I have several, but because I have friends who love me (in a familial and sadistic way) I will only disclose one: I have this thing about drowning. My palms get a little sweaty driving over big bridges, fishing in a bass boat or relaxing in a hot tub. No, you will not catch me diving off the high board anytime soon.
Certainly, fear is what keeps some people from learning how to shoot. The media and television have convinced them that all firearms are bad and no one should touch them. Of course, we who are familiar with firearms know those things aren’t true, but how do we convince others who haven’t experienced what we have?
Well, we start by taking the fear out of it. We educate our non-shooting friends. We arm ourselves (no pun intended) with the facts about the safe use and ownership of firearms, which can be found on the NSSF website. We smile when we talk about how much we enjoy the shooting sports, and we invite those non-shooting friends to go shooting with us.

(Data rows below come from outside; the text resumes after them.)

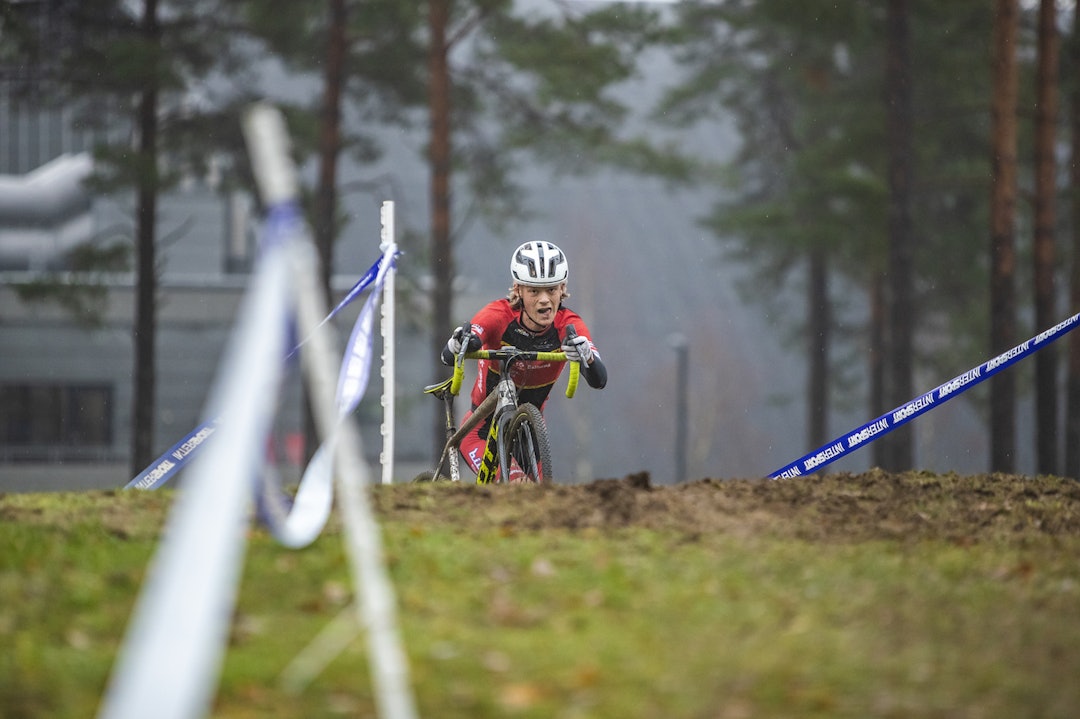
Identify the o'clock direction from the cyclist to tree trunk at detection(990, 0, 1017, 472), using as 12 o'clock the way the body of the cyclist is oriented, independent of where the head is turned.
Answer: The tree trunk is roughly at 7 o'clock from the cyclist.

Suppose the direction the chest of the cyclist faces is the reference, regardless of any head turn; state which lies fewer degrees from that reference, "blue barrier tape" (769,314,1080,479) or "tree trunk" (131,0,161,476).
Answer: the blue barrier tape

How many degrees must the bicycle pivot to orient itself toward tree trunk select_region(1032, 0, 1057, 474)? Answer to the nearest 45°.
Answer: approximately 90° to its left

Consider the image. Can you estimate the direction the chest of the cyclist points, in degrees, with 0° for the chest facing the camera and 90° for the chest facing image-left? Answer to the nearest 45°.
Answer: approximately 0°

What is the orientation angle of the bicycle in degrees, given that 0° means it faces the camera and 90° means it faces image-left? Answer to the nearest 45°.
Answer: approximately 315°

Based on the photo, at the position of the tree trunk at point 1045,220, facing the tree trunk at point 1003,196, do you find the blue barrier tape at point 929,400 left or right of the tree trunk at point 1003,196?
left

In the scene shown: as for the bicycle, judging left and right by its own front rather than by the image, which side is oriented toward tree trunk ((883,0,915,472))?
back

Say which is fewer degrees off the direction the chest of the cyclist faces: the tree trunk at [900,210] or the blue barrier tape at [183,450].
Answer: the blue barrier tape

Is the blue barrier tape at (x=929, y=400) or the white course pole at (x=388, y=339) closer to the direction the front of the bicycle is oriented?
the blue barrier tape

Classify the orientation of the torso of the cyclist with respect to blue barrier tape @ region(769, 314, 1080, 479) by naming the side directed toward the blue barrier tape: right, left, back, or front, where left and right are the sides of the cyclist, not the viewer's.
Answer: left
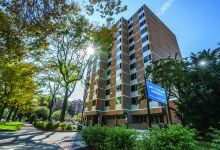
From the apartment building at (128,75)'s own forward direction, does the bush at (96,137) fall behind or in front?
in front

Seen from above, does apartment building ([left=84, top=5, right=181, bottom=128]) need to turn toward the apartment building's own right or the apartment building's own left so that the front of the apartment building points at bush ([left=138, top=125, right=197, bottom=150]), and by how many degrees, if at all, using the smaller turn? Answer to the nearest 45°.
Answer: approximately 45° to the apartment building's own left

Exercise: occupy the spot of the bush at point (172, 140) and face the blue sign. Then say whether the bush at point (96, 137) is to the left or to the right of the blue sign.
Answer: left

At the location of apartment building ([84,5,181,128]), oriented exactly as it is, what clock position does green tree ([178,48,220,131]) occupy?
The green tree is roughly at 10 o'clock from the apartment building.

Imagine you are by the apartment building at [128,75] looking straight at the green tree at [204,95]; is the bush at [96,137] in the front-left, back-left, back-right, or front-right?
front-right

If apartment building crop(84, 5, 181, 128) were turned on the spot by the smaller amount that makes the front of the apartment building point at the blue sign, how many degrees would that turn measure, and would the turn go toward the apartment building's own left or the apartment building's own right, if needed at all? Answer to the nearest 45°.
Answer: approximately 45° to the apartment building's own left
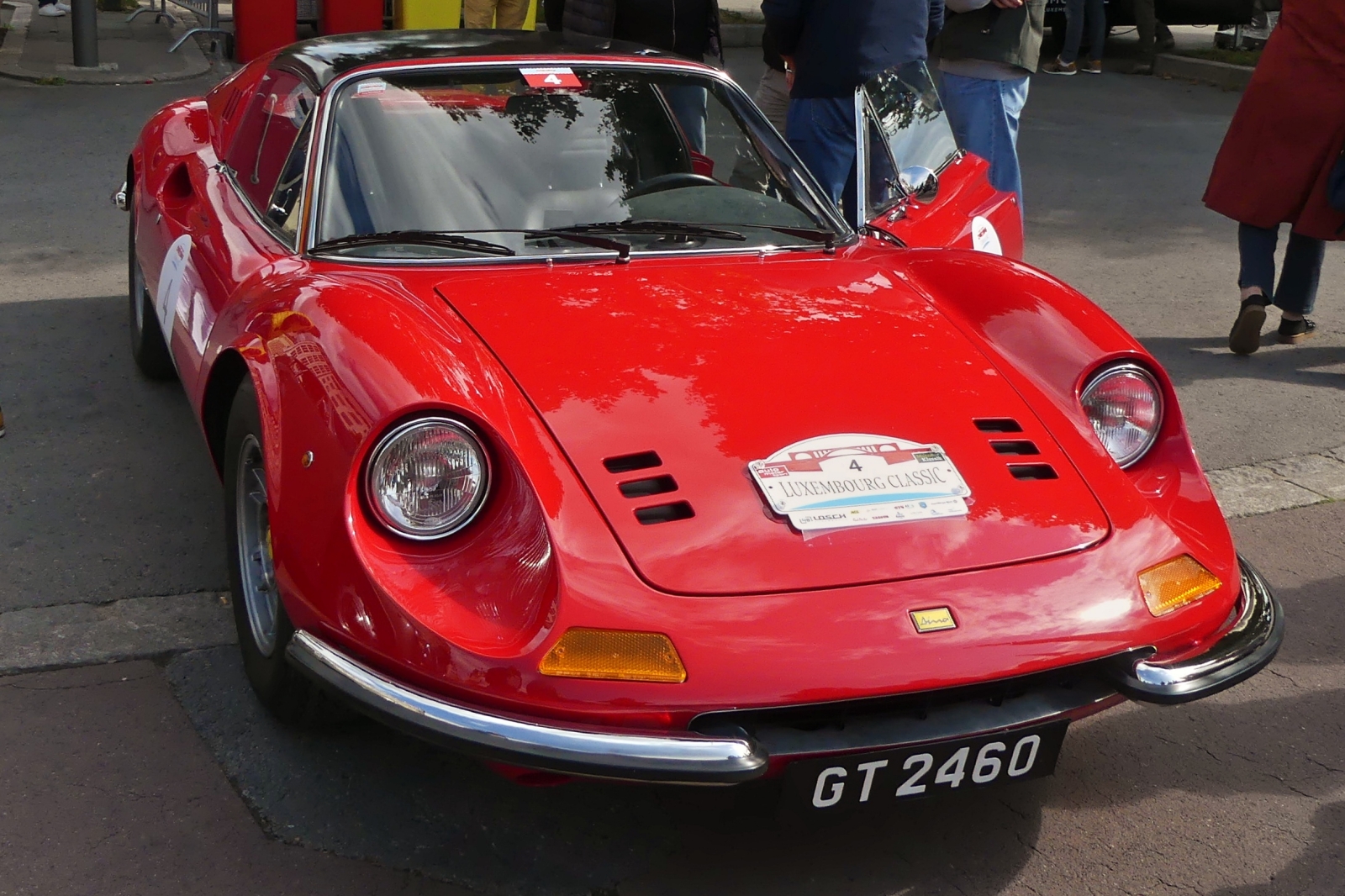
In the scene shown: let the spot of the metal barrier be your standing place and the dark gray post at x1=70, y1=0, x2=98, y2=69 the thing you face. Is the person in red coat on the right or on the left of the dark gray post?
left

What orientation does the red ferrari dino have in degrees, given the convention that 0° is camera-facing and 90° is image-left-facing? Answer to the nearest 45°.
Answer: approximately 315°

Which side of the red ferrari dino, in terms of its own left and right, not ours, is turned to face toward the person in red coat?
left
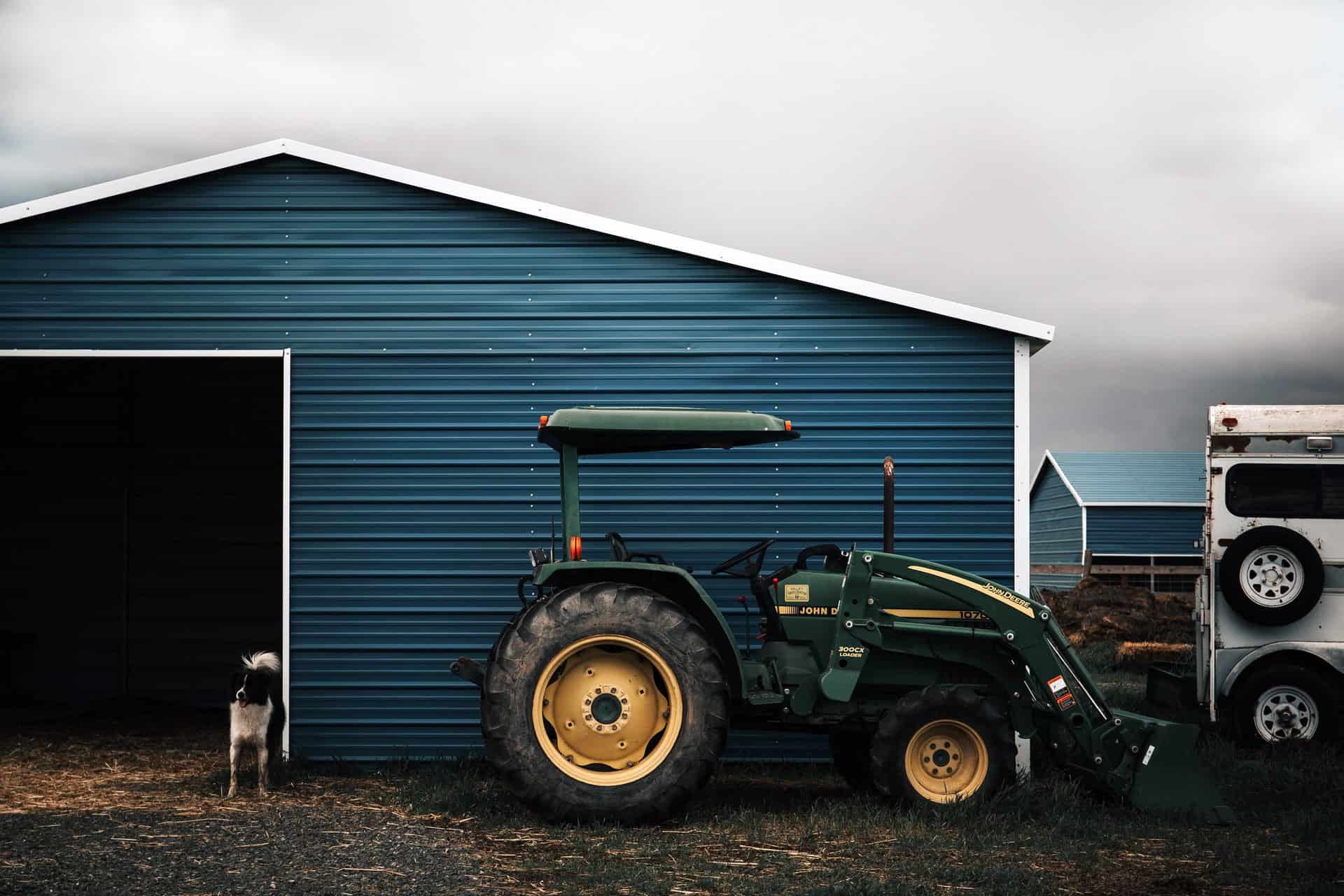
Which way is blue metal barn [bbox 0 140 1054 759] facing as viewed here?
toward the camera

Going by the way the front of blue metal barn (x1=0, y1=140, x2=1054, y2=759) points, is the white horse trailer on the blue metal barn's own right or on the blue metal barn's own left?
on the blue metal barn's own left

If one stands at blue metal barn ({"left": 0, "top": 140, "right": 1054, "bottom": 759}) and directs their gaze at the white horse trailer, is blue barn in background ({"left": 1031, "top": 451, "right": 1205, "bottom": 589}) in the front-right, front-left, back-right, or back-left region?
front-left

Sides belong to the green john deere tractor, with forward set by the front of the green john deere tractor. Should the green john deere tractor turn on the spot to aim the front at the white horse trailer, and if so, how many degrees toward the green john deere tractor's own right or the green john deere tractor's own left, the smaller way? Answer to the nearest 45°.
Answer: approximately 45° to the green john deere tractor's own left

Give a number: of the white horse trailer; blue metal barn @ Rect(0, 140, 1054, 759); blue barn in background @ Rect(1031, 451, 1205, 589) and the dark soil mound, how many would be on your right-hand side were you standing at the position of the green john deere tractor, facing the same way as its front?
0

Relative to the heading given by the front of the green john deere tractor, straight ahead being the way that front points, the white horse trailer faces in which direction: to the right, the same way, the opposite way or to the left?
the same way

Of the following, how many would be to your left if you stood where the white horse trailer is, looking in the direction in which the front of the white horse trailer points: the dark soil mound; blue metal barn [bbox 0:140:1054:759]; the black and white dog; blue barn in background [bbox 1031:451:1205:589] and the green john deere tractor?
2

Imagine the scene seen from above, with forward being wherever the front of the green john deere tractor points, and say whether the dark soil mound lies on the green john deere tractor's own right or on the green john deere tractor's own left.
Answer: on the green john deere tractor's own left

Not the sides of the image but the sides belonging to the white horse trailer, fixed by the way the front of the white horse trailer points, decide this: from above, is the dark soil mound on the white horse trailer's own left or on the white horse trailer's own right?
on the white horse trailer's own left

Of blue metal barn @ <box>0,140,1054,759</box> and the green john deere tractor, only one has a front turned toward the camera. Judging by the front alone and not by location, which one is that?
the blue metal barn

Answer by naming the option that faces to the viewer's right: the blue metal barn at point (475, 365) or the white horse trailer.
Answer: the white horse trailer

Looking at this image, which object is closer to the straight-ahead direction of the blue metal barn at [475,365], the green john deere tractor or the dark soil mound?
the green john deere tractor

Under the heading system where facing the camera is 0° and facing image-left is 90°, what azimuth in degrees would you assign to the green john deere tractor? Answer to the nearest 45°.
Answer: approximately 270°

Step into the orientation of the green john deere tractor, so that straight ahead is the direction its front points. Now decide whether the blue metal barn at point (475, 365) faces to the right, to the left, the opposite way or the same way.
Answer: to the right

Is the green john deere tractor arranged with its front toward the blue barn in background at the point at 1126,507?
no
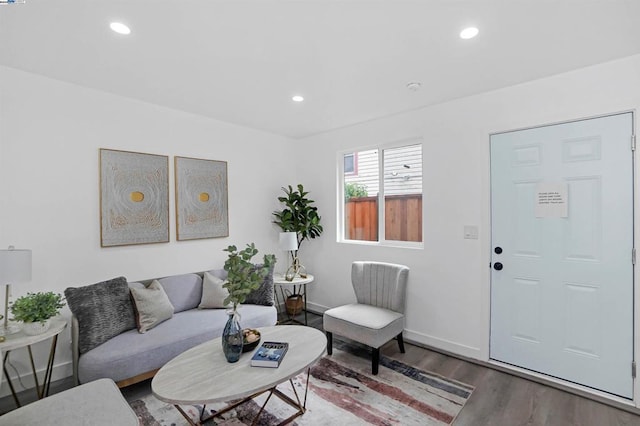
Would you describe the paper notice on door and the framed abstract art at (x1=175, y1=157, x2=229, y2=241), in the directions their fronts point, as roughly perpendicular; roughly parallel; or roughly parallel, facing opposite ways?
roughly perpendicular

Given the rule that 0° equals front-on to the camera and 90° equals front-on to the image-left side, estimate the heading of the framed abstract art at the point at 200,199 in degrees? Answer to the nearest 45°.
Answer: approximately 315°

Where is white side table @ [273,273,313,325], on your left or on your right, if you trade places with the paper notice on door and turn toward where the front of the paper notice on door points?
on your right

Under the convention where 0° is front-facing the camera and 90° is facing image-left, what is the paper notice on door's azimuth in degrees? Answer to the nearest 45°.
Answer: approximately 0°

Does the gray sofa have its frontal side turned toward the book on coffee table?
yes

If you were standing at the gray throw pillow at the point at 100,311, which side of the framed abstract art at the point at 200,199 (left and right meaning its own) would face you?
right

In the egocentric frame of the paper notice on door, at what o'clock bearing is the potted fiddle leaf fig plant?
The potted fiddle leaf fig plant is roughly at 3 o'clock from the paper notice on door.

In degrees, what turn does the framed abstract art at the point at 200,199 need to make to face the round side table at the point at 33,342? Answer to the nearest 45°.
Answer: approximately 90° to its right

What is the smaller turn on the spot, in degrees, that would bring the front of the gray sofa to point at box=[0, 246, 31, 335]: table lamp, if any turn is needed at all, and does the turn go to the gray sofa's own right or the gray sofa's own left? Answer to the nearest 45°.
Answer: approximately 135° to the gray sofa's own right

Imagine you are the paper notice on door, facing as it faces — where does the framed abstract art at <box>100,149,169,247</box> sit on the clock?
The framed abstract art is roughly at 2 o'clock from the paper notice on door.

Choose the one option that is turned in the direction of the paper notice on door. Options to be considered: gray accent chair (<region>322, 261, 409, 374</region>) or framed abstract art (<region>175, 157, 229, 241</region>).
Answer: the framed abstract art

Before going to the range we talk about the rules of firearms safety, and we explain the parts of the firearm and have a dry-fire session, always emphasizing a safe environment with an unloaded firearm and having no ammunition in the area. At the range we introduce our non-shooting friends to shooting with a .22-caliber firearm. Because of the low recoil and report of such guns, the new shooter will be gently introduced to the sport, just as most of us were. Finally, as the new shooter starts to feel comfortable–maybe not that first session, maybe the next—we introduce them to larger calibers, a .380 or a 9mm, then the .40 or .45.
There are other fears, when it comes to firearms. For those of us who have participated in First Shots, maybe purchased our first guns and practice at the range, you may be fearful of taking the next step—competition.
Fear not. There’s a way to get over this fear too, but it’s a secret. Ready?
Get out there and do it!
What I hear most from people who want to shoot competitively but haven’t found the courage to give it a try is that they are afraid of making a mistake in front of people who have been shooting a long time. Don’t be. Every single one of those winning competitors had to start somewhere. Besides that, though, most shooters are the friendliest and most generous people I have ever met, always willing to share information, techniques and time.
Don’t just take my word for it. Many clubs regularly invite people to come and watch matches as spectators to see what it is all about. So go! Show up, ask questions and meet new people. Tell the match director you’re new and you want to learn—they will help you.
One more note. As a new competitor, you should not strive to compete with the person who has been shooting competitions forever. Your only competition is you. Your goal is to be safe, accurate with your shots and conscious of your muzzle at all times. Accuracy and speed (in competitions that are timed) will increase the more you participate—but even then your main competition should be your personal bests.
So what are you waiting for? Get out there, be safe, have fun and remember: firearms safety depends on you!
Special Note To Range Managers and Match Directors
Looking to increase your match participation? Host a match information session that helps introduce new shooters to your shooting sports, your range and matches. Such a session should consist of two parts, with safety being the emphasis of both.
The first part is a classroom session where you talk about the game. Go over the history of the sport, then cover the basics of equipment needed to get started, rules of the game, range commands and information on your range’s match schedule.
For the second part, set up a mock stage or two and walk your new shooters through how they work during an actual match. Talk about how to walk through the stage, how to approach the targets, range commands they’ll hear and common rule violations they should work to avoid. When you’re done with the walk-through, have your new competitors shoot the stage untimed first, then for time. Talk about scoring and the friendly camaraderie they’ll find in a match, with shooters helping each other with approaches to taking targets and gear and ammunition recommendations. At the end of your introductory session, remember to invite these potential new competitors back to your range to attend your next match. Taking this kind of time to get new shooters interested in your range’s activities is a great way to increase not just match participation, but general traffic to your range as well.